***** Extracted records *****

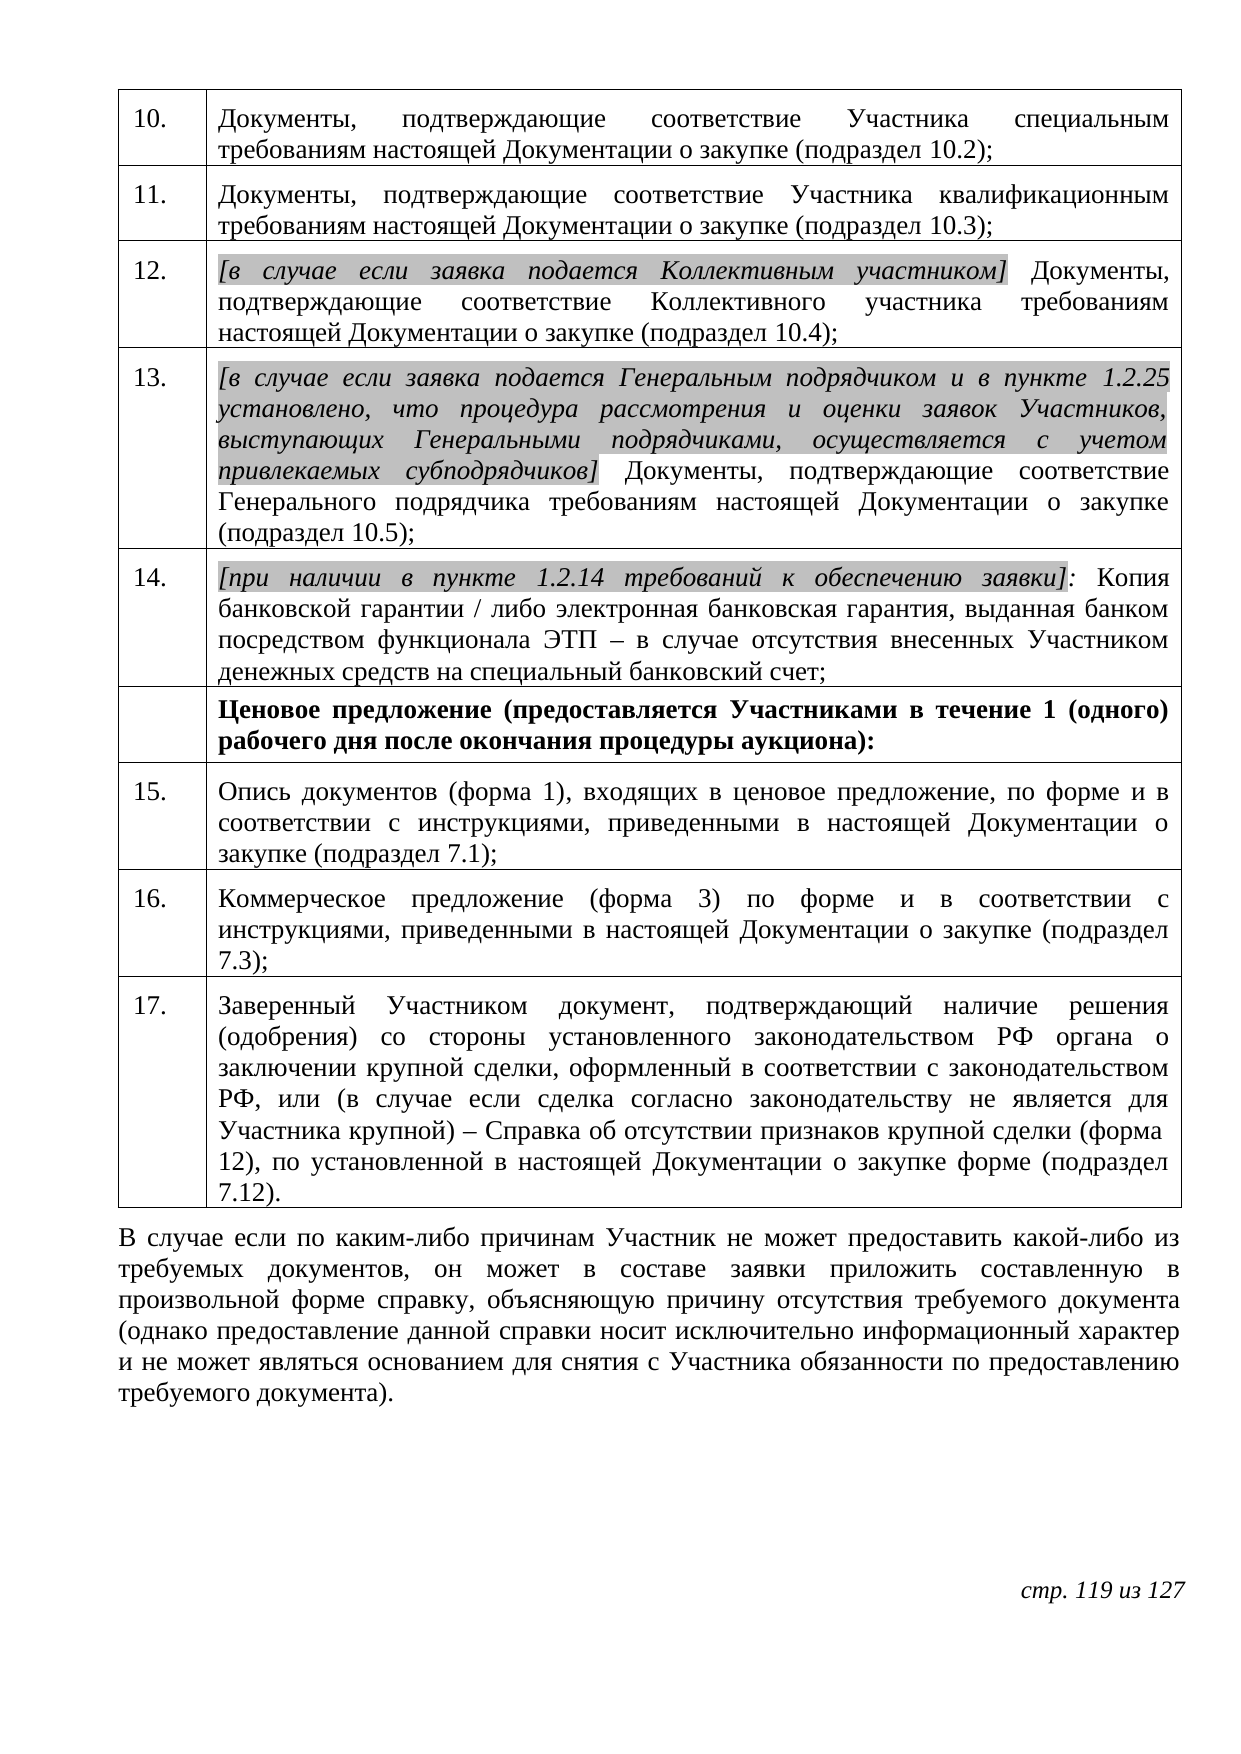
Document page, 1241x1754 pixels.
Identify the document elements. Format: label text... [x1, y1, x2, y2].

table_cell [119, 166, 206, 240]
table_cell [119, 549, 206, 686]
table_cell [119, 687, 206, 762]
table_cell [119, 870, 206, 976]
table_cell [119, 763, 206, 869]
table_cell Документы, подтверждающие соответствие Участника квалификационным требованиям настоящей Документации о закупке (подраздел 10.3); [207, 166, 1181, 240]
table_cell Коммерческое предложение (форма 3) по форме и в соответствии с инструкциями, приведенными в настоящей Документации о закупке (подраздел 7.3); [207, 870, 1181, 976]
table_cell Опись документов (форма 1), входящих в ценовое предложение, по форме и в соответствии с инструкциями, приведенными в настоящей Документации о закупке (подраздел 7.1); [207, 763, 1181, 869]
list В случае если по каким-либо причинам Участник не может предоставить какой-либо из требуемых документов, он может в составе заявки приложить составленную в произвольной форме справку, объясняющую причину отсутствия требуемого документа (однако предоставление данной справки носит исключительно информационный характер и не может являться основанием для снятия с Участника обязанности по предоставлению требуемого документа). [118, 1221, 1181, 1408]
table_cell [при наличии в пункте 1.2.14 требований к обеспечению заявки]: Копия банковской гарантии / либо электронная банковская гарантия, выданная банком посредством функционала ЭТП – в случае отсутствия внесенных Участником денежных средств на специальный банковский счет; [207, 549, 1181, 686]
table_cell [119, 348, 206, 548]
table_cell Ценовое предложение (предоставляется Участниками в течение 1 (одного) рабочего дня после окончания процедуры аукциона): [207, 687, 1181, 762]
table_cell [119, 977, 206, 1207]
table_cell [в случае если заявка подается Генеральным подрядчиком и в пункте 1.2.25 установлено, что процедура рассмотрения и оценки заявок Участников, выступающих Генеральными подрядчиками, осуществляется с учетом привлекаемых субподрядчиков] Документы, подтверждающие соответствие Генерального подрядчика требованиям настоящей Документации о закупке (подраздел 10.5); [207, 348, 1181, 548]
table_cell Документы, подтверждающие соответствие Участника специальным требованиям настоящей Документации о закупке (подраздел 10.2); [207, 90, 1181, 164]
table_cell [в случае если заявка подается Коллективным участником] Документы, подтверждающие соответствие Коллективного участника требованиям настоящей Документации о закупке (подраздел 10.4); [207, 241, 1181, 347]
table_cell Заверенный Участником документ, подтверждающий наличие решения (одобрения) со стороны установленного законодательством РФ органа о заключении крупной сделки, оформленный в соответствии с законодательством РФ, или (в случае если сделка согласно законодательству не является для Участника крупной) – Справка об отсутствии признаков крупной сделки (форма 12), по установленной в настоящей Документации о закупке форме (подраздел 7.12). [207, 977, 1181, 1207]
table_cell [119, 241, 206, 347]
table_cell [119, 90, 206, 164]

*****
***** Extracted records *****

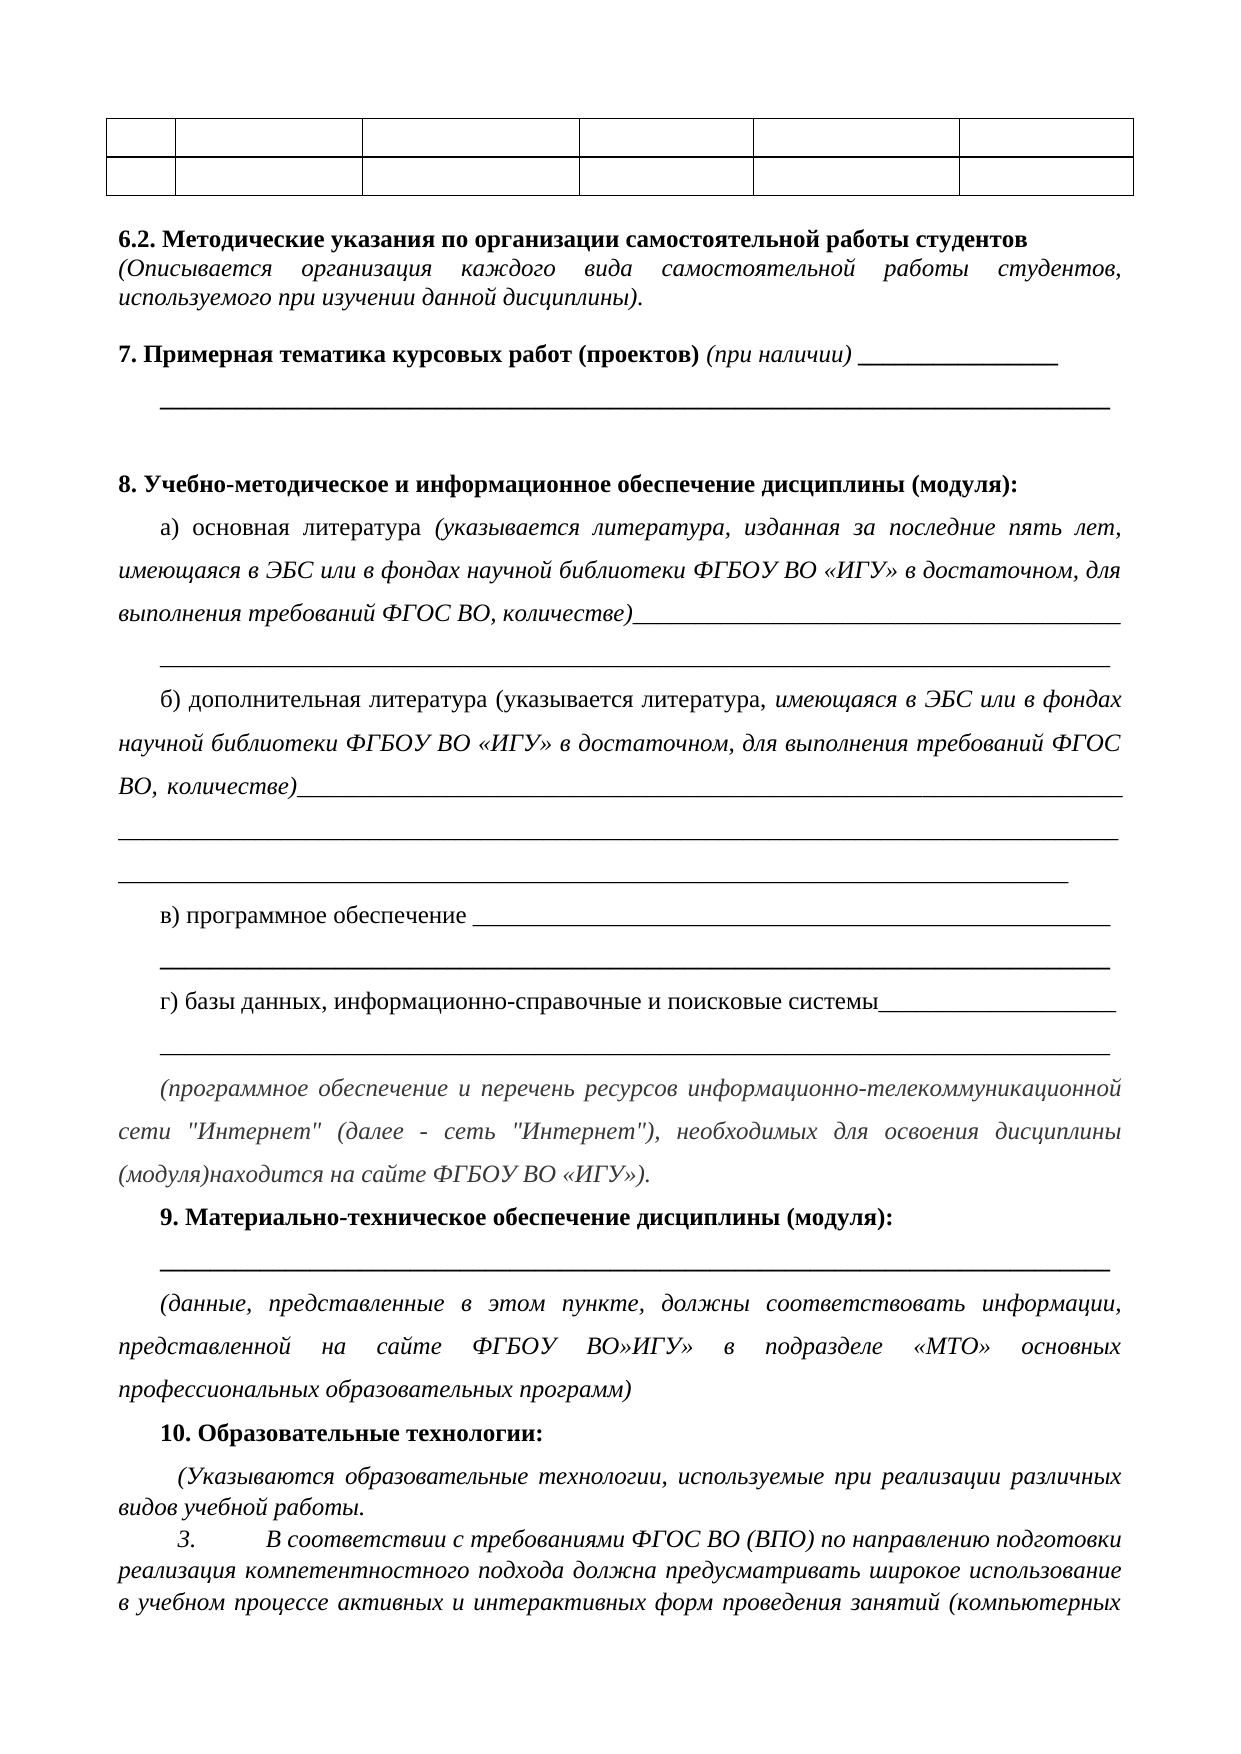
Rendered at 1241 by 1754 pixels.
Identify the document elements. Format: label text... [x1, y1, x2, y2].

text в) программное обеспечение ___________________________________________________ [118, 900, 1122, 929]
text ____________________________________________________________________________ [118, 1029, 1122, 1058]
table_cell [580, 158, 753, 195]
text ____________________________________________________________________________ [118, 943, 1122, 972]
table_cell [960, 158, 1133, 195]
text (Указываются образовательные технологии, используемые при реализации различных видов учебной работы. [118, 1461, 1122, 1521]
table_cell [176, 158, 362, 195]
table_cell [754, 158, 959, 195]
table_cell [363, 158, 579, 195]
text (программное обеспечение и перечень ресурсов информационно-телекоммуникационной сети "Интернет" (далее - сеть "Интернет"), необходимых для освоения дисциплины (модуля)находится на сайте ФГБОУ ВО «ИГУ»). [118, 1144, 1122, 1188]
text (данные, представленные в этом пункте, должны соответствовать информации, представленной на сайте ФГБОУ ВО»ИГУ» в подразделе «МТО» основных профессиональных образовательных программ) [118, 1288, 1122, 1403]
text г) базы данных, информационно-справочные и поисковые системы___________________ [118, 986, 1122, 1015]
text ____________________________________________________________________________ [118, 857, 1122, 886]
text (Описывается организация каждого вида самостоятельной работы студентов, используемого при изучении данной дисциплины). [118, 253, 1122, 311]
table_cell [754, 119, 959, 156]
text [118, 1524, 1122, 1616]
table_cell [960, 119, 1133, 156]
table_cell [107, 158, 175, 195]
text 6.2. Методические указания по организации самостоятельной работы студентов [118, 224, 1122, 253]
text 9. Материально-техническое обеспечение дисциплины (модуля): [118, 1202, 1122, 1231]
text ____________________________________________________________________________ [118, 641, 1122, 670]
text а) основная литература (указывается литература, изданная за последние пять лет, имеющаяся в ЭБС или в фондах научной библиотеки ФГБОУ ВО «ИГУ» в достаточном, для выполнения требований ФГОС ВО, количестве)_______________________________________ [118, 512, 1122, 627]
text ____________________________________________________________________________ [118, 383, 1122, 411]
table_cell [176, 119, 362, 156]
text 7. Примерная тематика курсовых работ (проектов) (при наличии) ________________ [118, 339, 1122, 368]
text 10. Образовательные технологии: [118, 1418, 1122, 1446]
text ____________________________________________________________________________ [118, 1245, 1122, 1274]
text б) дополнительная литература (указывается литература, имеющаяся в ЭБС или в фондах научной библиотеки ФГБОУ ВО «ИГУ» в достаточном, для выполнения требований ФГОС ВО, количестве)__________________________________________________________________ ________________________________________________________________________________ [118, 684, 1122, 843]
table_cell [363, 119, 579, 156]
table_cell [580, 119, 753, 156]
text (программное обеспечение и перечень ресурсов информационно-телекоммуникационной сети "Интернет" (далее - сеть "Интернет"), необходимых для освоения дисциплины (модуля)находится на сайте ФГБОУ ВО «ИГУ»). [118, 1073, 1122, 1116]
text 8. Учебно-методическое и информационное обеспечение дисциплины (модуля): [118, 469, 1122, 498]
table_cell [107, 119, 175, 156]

*****
***** Extracted records *****

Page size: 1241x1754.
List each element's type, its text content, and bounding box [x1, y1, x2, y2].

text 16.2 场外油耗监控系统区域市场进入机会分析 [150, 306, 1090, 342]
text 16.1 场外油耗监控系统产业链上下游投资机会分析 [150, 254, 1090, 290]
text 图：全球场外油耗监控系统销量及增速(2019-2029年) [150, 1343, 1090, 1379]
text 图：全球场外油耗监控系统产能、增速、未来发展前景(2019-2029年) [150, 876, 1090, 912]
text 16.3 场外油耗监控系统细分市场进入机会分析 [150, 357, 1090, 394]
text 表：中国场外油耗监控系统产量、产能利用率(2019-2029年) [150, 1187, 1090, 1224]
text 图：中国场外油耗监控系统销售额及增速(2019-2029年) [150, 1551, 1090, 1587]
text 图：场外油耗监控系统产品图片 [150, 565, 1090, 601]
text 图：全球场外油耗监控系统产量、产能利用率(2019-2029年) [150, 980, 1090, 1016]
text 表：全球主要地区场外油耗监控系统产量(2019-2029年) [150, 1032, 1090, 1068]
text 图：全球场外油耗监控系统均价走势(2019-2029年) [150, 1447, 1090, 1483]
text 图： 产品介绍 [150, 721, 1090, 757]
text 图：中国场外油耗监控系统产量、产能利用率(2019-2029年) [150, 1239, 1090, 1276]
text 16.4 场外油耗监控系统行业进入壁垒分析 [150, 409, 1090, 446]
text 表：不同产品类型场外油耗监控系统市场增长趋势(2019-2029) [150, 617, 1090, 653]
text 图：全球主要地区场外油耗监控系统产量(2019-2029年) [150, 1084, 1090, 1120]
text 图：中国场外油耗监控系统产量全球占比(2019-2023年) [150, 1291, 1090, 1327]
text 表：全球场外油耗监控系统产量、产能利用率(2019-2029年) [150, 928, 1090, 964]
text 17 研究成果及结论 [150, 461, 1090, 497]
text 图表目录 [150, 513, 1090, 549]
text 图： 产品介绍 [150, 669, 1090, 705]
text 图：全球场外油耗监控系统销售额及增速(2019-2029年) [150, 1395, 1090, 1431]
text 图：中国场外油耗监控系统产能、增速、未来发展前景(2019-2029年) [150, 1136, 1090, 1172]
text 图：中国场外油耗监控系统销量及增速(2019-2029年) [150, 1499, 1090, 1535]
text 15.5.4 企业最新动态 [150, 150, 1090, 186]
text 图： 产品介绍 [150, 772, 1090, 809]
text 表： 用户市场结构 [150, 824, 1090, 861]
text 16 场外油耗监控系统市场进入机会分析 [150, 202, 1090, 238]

*****

— Exercise goal —
From the entries above, select each line containing the string "перечень".

— Answer to this problem —
text (программное обеспечение и перечень ресурсов информационно-телекоммуникационной сети "Интернет" (далее - сеть "Интернет"), необходимых для освоения дисциплины (модуля)находится на сайте ФГБОУ ВО «ИГУ»). [118, 1144, 1122, 1188]
text (программное обеспечение и перечень ресурсов информационно-телекоммуникационной сети "Интернет" (далее - сеть "Интернет"), необходимых для освоения дисциплины (модуля)находится на сайте ФГБОУ ВО «ИГУ»). [118, 1073, 1122, 1116]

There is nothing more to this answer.